Samarth Sanghavi, Head of Fixed Income at VettaFi, said these new indices were designed to address that very issue.
“Improving yield within [investment grade]typically involves a familiar set of tradeoffs: extending duration, accepting lower liquidity, or concentrating exposure in smaller, less widely held securities,” said Sanghavi. “The Yield Enhancing Index was built to sidestep these tradeoffs.”
The indices generate incremental yield through a three-stage process that removes the guesswork from credit selection. The first two stages determine which issuers to hold and in what proportions, while the third optimizes how weight is allocated among specific bonds within each company’s capital structure. Collectively, this three-stage engine combines top-down macro guardrails with bottom-up bond optimization.
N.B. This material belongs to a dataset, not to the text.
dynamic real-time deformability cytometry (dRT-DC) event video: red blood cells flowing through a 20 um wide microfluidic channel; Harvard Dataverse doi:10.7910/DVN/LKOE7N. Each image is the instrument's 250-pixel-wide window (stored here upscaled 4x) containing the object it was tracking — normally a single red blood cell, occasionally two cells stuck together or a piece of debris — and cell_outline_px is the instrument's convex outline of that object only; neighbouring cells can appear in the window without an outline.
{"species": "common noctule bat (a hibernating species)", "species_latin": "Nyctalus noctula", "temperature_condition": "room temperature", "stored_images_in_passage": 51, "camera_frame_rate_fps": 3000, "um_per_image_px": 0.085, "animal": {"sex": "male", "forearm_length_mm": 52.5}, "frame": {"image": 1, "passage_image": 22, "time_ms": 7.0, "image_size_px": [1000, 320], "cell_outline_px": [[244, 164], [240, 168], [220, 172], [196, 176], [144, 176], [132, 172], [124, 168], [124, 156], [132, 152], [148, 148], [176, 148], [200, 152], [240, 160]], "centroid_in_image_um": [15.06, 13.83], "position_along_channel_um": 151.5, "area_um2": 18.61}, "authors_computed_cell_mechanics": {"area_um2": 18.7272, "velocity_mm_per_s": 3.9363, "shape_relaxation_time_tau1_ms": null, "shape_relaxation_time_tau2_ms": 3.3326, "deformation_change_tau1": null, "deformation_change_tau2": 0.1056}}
The goal is simple: capture higher income through disciplined “relative value” positioning. Specifically, the strategy is designed to lean into yield when the market is paying you to take credit risk (when BBB-A spreads are wide), and scale back in tighter regimes. By using predictable, rules-based controls, the index stays disciplined across the full credit cycle, remaining largely market-agnostic.
Source: VettaFi
Crucially, VettaFi breaks the “debt-weight” link by equal-weighting issuers. This ensures a “debt tsunami” from a few tech giants doesn’t create unintended concentration risk. While the indices are new, the underlying strategy carries a 20-year track record of institutional-grade precision.
Source: VettaFi
In a year where rate spikes have dampened the total return trade, the ability to harvest a consistent 30 basis point yield advantage over the standard benchmark is no small feat. Not to mention, 70% of months have generated positive excess returns because the index relies on rules rather than emotions – rebalancing based on objective BBB-A spreads.
The strategy specifically anchors the two biggest concerns for bond investors today:
We are entering a clear stock picker’s market for bonds, and many index proponents would argue transparency is the new alpha. VettaFi’s indices provide “active-like” results (112 bps of annualized excess return) with the transparency and lower cost of an index. By selecting no more than 200 issuers, the index ensures low turnover and a stable core. It’s not just about picking the right company – it’s about picking the right bond within that company’s debt stack to maximize yield per unit of duration.
Active fixed income ETFs have seen explosive growth, but momentum actually cooled in March, as investors sought the familiarity of benchmarks. Active only captured about a quarter of category flows – down from the 40% share seen in January and February. There’s no denying the massive flows into active bond ETFs, which accounted for nearly 40% of total flows early this year, but the bond index is not down and out – it’s evolving. Turns out, indices can offer their fair share of sophistication, too.